In a tune familiar to immigrants, many proclaim the compromise SCHIP bill as the best legislation that can be negotiated under the current circumstances. We recognize that the compromise SCHIP bill protects coverage for millions of children and includes some improvements that will benefit eligible immigrant children and pregnant women. Nevertheless, there was an opportunity to do better. Instead, in a race to the bottom, Congress surrendered to anti-immigrant forces by omitting ICHIA, adding a gratuitous provision trumpeting that fact that nothing in the bill helps undocumented immigrants, and extending to SCHIP the same disastrous 2005 Medicaid citizenship documentation requirement that has wasted millions of taxpayers' dollars and prevented tens of thousands of U.S. citizens from obtaining health care, all of which undermine the goal of insuring more children. Yet despite yielding to anti-immigrant pressures, Congress still has to defend the compromise bill against inaccurate, unimaginative, predictable, anti-immigrant attacks.

The Democratic leadership now asks us to support the compromise bill while acknowledging the injustice of failing, once again, to cover immigrant children and pregnant women - immigrants from working families who pay taxes and "play by the rules." They promise to address immigrant children's health in some unspecified, future legislation rather than in the modest children's health bill now before them. This is an audacious request given that the promise echoes several made before and not kept. It is not the first time that ICHIA has been stripped out of legislation behind closed doors after winning heated committee and floor debates.[3] Despite ICHIA's hard fought victories, long-standing bipartisan support, and the persistent efforts among health and immigrant advocates over many sessions, Congress has failed to honor its commitment to immigrants and stand up to the anti-immigrant minority.

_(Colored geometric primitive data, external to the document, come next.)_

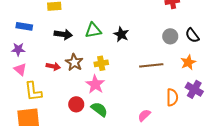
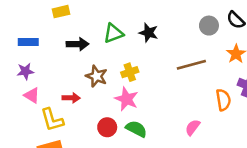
red arrow: (53, 66) -> (71, 98), moved

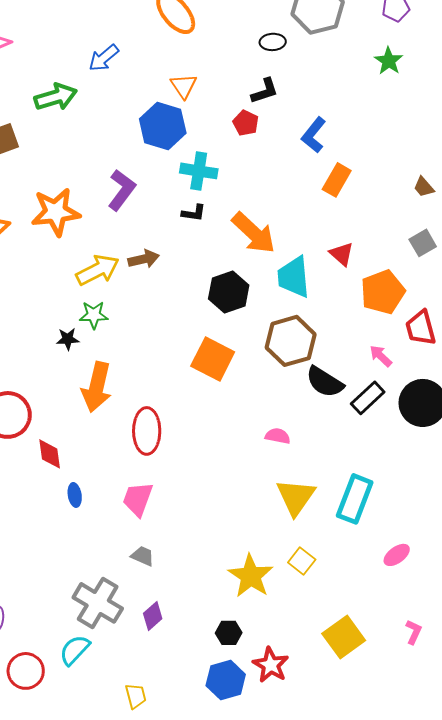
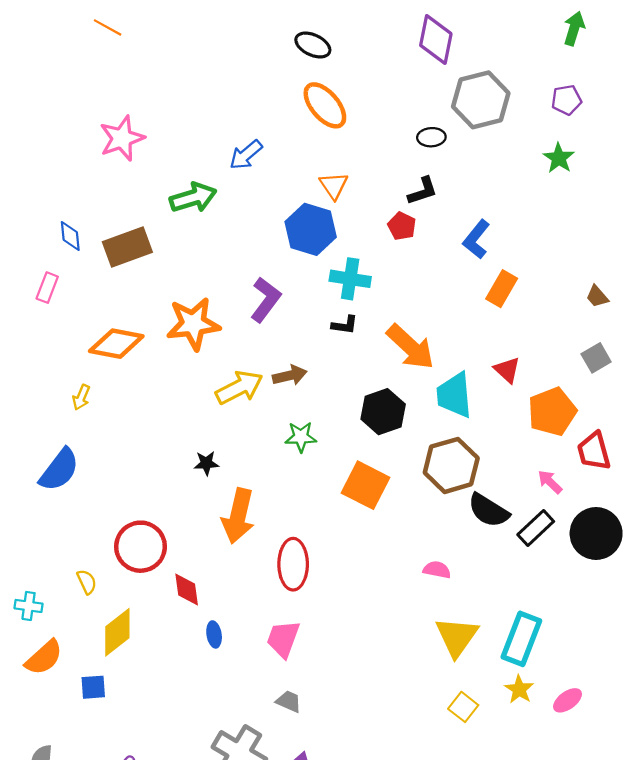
green star: (94, 315) -> (301, 437), moved
yellow star: (251, 576) -> (519, 689), moved, size x0.6

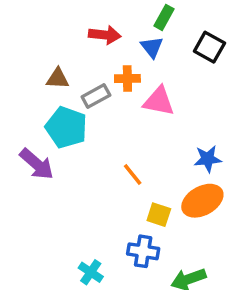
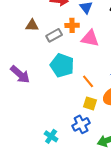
cyan pentagon: (66, 127) -> (62, 65), moved
orange line: (133, 175) -> (88, 81), moved
blue cross: (143, 251) -> (81, 124), turned -36

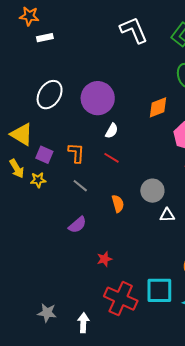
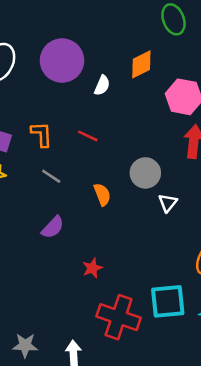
white semicircle: (112, 131) -> (102, 85), moved
white triangle: (167, 215) -> (168, 203), turned -42

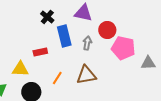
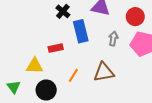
red circle: (107, 30) -> (135, 17), moved
gray arrow: (87, 43) -> (113, 39), moved

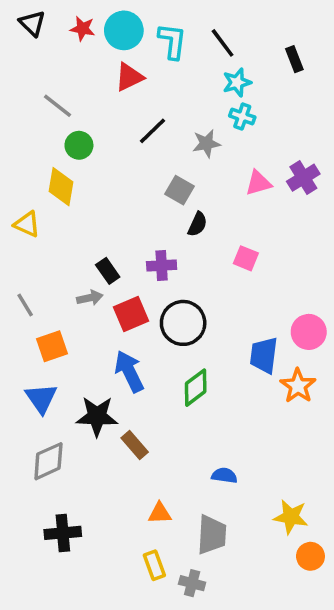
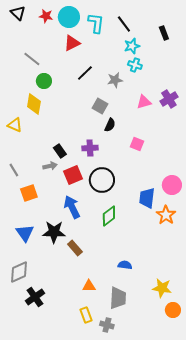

The compromise SCHIP bill is expected to be vetoed by the President, leaving a small window of opportunity for Congress to revisit its SCHIP priorities. The point of contention in the SCHIP debate has little to do with lawfully residing immigrant children and pregnant women, yet Congress to date has refused to make the most modest effort to ensure that these immigrants have access to care. House and Senate leadership on both sides of the aisle have a moral obligation to correct this indefensible omission, redress the discriminatory barriers, stand up to anti-immigrant attacks, and finally honor its commitment. Immigrant children and their families, whose health, well-being and opportunity to succeed in life have long been jeopardized in the name of politics, can no longer afford to wait.
Sonal Ambegaokar, Health Policy Attorney | | 213.674.2814
Dinah Wiley, Public Policy Attorney | | 202.216.0216 x 4

[1] The Children's Health and Medicare Protection (CHAMP) Act of 2007 (H.R. 3162)

[2] Senators Olympia Snowe (R-ME) and John Rockefeller (D-WV) included ICHIA in their SCHIP proposal and Senator Jeff Bingaman (R-NM) was talked out of pursuing an amendment he initially offered in committee.

[3] Most recently, immigrants were told to wait until the 2007 SCHIP reauthorization for the passage of ICHIA after it was stripped from the Medicare Modernization Act of 2003 during the last hours of conference negotiations. Prior to that, despite winning heated committee and floor debates, ICHIA was cut from a 2000 Medicare provider bill as well as a 2002 Temporary Assistance to Needy Families (TANF) reauthorization bill. In fact, Democratic leadership has long vowed to redress the damage to which they contributed in 1996 by placing the arbitrary restrictions on legal immigrants.